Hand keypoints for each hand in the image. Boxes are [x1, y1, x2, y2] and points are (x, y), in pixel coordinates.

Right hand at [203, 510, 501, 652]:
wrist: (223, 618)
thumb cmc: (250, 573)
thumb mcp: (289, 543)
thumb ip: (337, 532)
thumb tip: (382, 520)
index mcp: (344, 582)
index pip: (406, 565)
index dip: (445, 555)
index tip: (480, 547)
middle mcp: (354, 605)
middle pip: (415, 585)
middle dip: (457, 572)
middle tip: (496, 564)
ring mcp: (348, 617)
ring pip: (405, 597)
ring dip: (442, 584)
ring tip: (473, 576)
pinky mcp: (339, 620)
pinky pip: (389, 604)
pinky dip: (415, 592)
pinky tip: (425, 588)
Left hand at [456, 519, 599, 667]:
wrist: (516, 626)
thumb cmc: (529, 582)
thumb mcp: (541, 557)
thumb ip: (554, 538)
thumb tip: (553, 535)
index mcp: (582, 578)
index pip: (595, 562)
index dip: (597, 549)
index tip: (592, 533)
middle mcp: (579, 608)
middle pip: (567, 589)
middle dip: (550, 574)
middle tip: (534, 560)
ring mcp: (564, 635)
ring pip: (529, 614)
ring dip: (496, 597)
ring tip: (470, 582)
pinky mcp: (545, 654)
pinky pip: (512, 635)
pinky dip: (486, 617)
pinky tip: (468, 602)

...

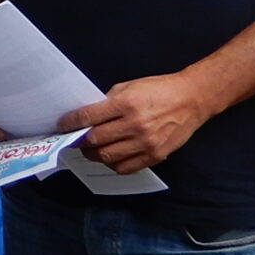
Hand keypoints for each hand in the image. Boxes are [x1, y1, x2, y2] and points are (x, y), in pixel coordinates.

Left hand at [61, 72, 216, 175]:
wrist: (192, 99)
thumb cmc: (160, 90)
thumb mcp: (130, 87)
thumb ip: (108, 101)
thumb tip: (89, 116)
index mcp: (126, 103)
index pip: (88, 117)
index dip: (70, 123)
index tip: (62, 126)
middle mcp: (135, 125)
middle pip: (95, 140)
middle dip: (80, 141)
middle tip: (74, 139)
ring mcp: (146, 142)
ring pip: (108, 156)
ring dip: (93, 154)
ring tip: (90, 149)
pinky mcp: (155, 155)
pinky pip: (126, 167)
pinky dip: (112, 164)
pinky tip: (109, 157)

### About this exercise
Please provide nothing but the number of lines in the records that hold the string "pinky".

### Result
12